● Task to complete
Once the line containing "focal_mm: 70" is found in the records below, return it and each following line exactly, up to and including the line containing "focal_mm: 5.4", and nothing else.

Records from a data collection
------------------------
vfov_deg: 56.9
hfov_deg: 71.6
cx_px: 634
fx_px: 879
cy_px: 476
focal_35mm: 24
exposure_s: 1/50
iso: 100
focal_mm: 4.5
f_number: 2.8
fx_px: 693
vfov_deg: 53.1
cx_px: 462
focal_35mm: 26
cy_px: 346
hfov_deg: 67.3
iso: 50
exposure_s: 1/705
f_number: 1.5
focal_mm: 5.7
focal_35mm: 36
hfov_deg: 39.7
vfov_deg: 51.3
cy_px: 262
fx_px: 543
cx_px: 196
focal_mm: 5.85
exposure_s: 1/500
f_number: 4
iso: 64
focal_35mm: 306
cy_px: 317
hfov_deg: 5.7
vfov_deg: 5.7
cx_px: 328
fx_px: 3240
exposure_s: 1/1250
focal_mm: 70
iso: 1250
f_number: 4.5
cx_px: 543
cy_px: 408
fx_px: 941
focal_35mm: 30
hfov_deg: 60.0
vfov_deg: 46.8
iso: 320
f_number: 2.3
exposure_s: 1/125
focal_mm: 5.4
------------------------
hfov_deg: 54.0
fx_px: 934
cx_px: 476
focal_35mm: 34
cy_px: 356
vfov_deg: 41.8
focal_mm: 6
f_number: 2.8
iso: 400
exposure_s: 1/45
------------------------
● Solved exercise
focal_mm: 70
iso: 1250
f_number: 4.5
cx_px: 543
cy_px: 408
fx_px: 941
focal_35mm: 30
hfov_deg: 60.0
vfov_deg: 46.8
iso: 320
f_number: 2.3
exposure_s: 1/125
focal_mm: 5.4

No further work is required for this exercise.